C’est une chance qui se présente à moi et j’estime que le moment est arrivé de la saisir. Je dis bien que c’est une chance car je pense à tous nos talents qui n’ont pas la possibilité de s’adonner complètement à leur passion. Je pense spécialement à notre ami Ali Sebbar qui a même été privé de jouer dans son propre pays !
Mais il ne faut pas désespérer et baisser les bras pour autant. Nos problèmes ne datent pas d’hier et je me souviens, il y a 16 ans, que j’ai été privé de participer au championnat du monde junior pour un non-paiement des joueurs classés marocains. C’était, à l’époque, une grande frustration pour moi car je pensais avoir de réelles chances de décrocher un podium. Depuis, j’ai fait pas mal de chemin et je leur (tous nos jeunes espoirs) souhaite de faire de même, à l’instar de nos amis égyptiens qui, avec des moyens comparables aux nôtres, sont parvenus à produire un champion du monde et bien au delà, permettre à leurs jeunes espoirs de se consacrer à leur passion.

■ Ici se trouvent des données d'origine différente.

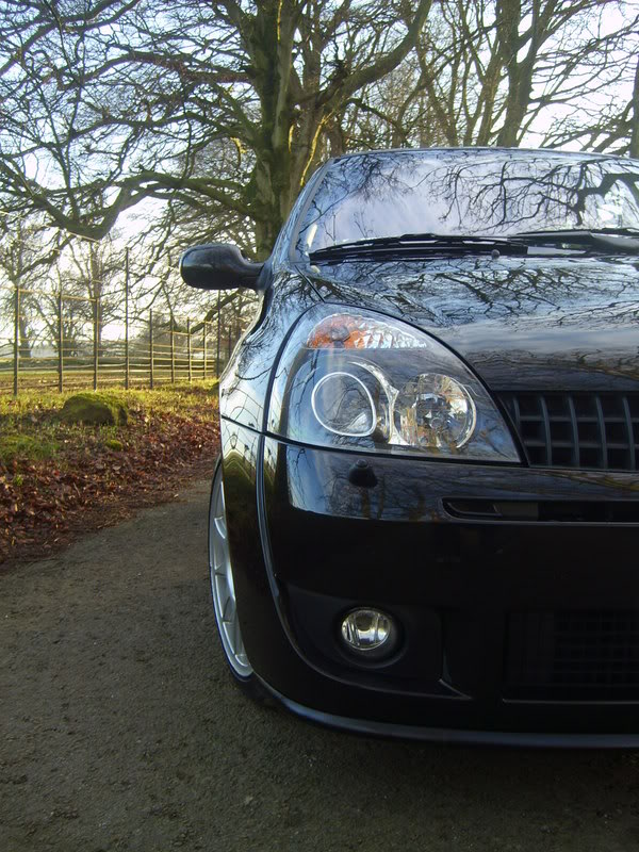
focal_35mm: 35
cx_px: 320
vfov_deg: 52.6
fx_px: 861
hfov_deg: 40.7
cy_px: 426
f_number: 2.8
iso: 50
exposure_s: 1/90
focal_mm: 5.8
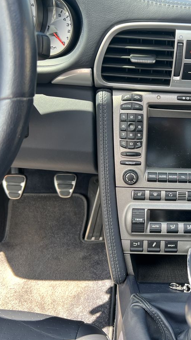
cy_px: 170
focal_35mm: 38
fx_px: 342
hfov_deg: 30.3
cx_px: 158
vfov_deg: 52.8
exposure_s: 1/121
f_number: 1.5
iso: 40
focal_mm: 5.7
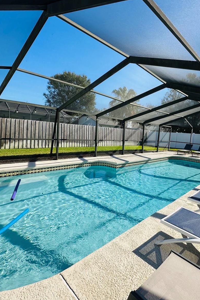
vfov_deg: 84.0
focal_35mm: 20
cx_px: 117
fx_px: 167
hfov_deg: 61.6
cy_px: 146
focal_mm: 2.22
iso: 50
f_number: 2.2
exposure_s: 1/1103
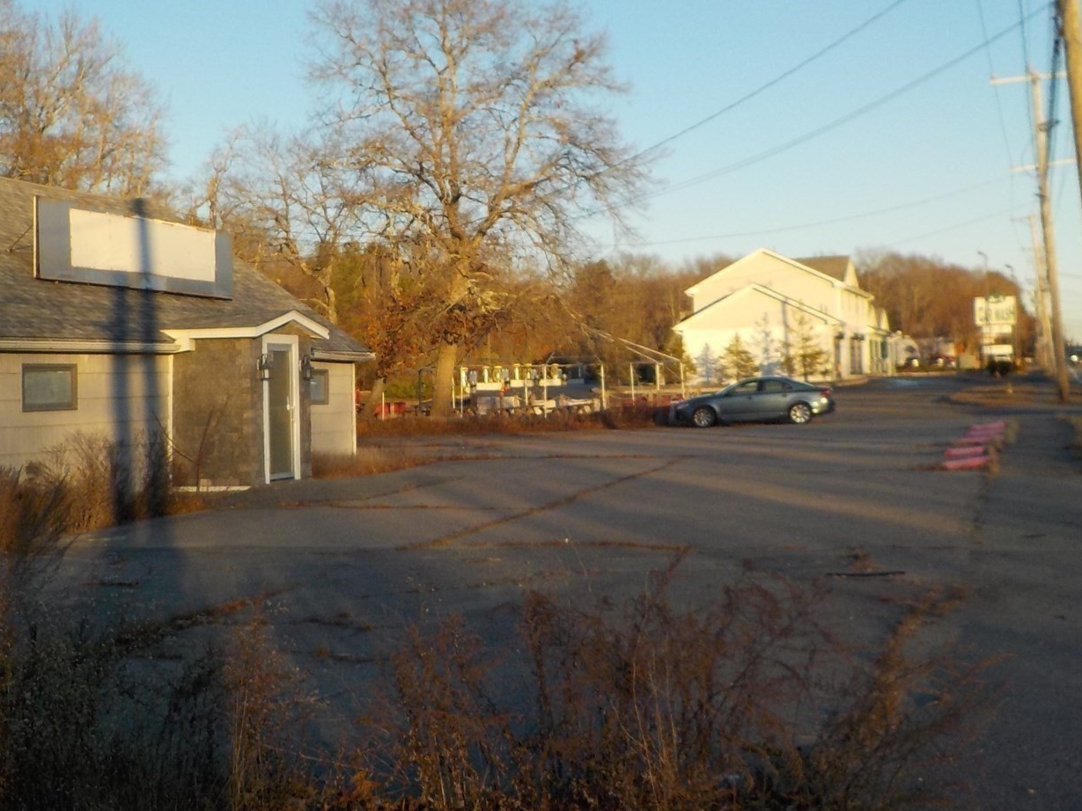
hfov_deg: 38.1
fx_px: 1563
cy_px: 296
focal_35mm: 50
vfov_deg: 29.0
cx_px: 488
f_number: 3.3
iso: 125
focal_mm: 4.1
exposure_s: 1/640
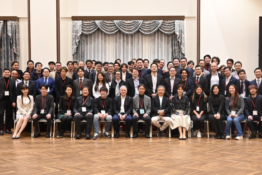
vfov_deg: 32.4
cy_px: 88
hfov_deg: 47.2
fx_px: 300
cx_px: 131
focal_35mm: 41
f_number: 4.5
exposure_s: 1/40
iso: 640
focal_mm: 27.5
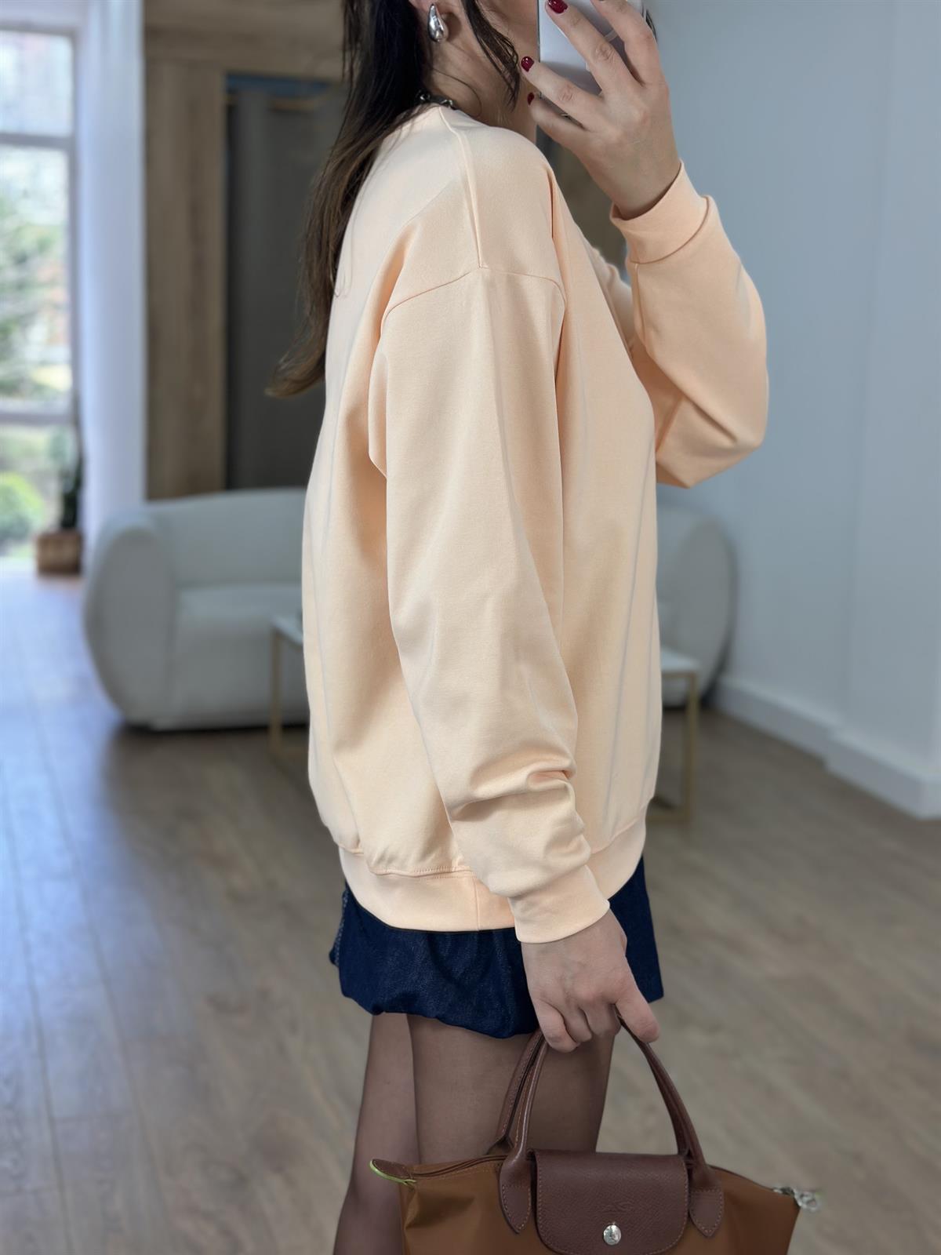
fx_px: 1740
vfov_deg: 39.7
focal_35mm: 48
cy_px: 628
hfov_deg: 30.3
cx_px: 470
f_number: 1.78
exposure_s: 1/262
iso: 80
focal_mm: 6.86
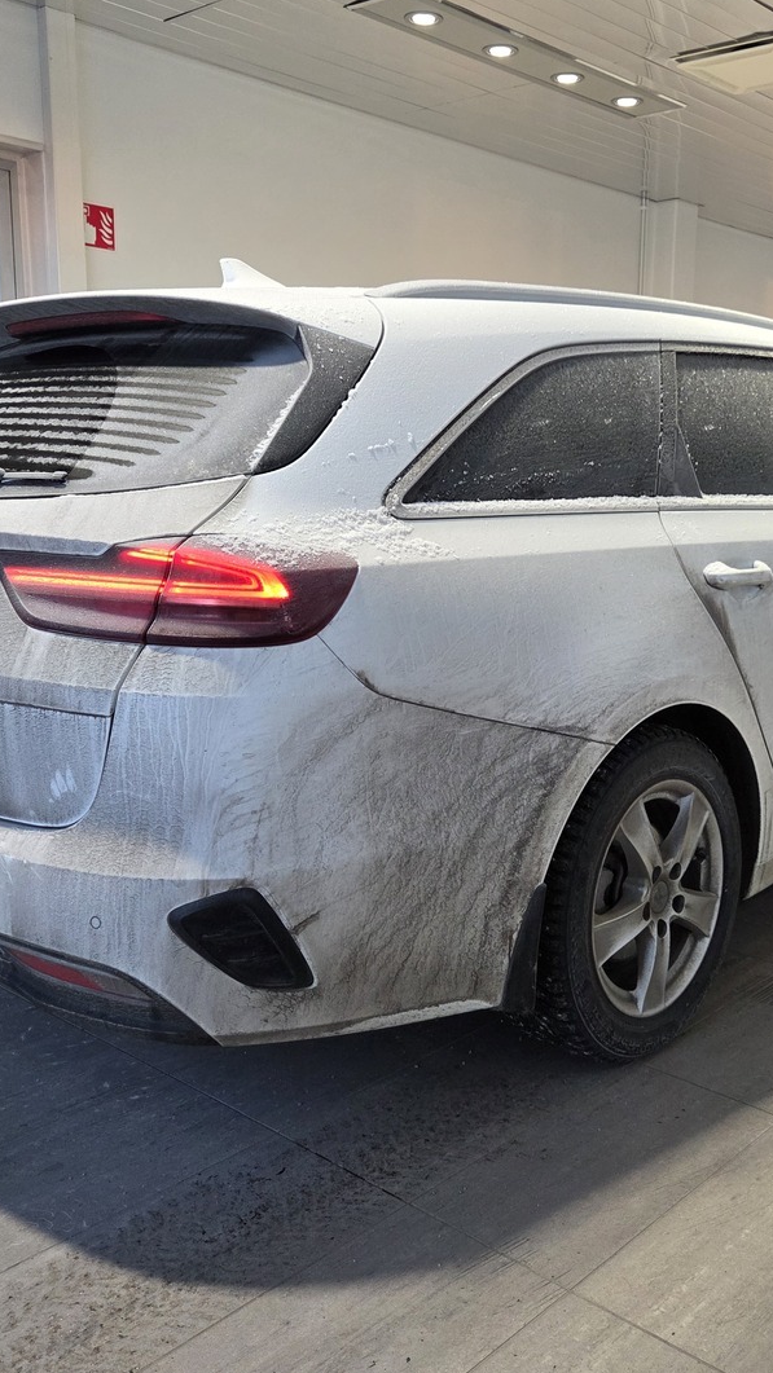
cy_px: 681
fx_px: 1239
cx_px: 488
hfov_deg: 34.5
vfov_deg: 58.0
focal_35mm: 34
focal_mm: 5.4
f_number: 1.8
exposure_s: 1/180
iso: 200
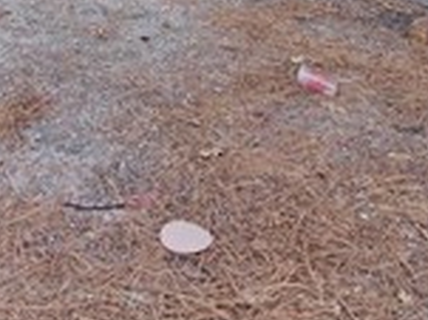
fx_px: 679
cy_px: -235
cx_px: 108
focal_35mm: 55
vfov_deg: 20.2
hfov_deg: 34.2
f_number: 2.2
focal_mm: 2.2
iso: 50
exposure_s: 1/224
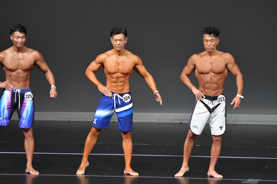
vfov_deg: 4.4
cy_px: 92
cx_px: 138
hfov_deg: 6.5
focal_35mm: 315
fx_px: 2423
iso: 4000
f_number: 5.6
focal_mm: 210
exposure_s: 1/400
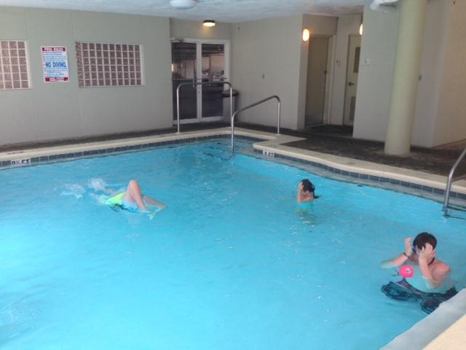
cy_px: 175
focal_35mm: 33
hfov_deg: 55.4
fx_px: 444
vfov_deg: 42.9
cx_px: 233
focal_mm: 4.12
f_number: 2.4
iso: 50
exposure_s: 1/154
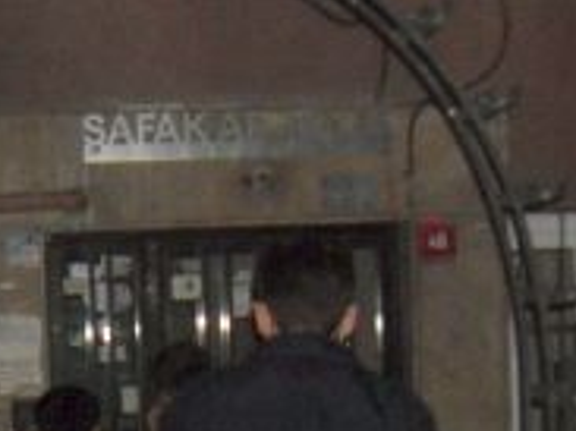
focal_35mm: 119
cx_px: 25
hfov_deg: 16.3
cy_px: 598
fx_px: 1979
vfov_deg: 12.0
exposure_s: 1/45
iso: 400
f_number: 2.8
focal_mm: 6
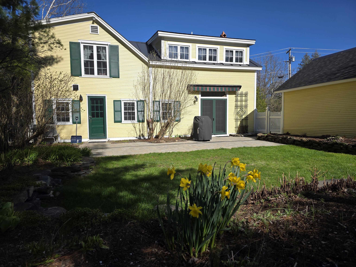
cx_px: 178
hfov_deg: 73.9
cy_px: 134
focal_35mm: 23
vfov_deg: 58.9
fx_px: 237
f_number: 1.7
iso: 80
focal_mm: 6.3
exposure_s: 1/7061
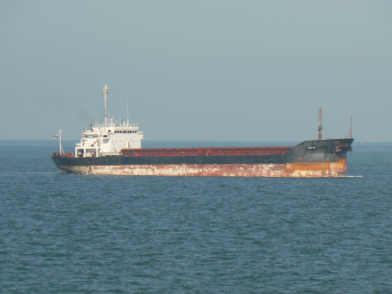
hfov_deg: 5.9
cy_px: 147
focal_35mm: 338
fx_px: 3828
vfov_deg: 4.4
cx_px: 196
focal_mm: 56.3
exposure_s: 1/500
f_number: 6.3
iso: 80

MM : Alea jacta est. Nous voilà fixés pour de bon. Je respecte ta décision cher Hicham et je suis sûr que nos lecteurs la comprendront, même s’ils ne l’accueilleront pas tous de gaieté de coeur. Je te souhaite bon vent cher ami et beaucoup de succès dans cette nouvelle phase de ta carrière. Sache que ton pays d’origine restera toujours fier de toi et que nous t’applaudirons et suivrons tes exploits quelle que soit la couleur du drapeau pour lequel tu joueras. Car pour nous, tu resteras le héros national qui fait vibrer nos cœurs à chaque exploit.
Un dernier mot ?
HH : Merci à Maroc Echecs de m’avoir permis d’expliquer mes motivations. Je vous félicite à mon tour pour votre dévouement. Vous avez réussi, grâce à la magie d’Internet et malgré le fait que la plupart d’entre vous vit à l’étranger, à rassembler la famille échiquéenne marocaine au pays. Peu importe finalement dans quel pays on vit, ce qui compte ce sont les hommes et le combat qu’ils mènent.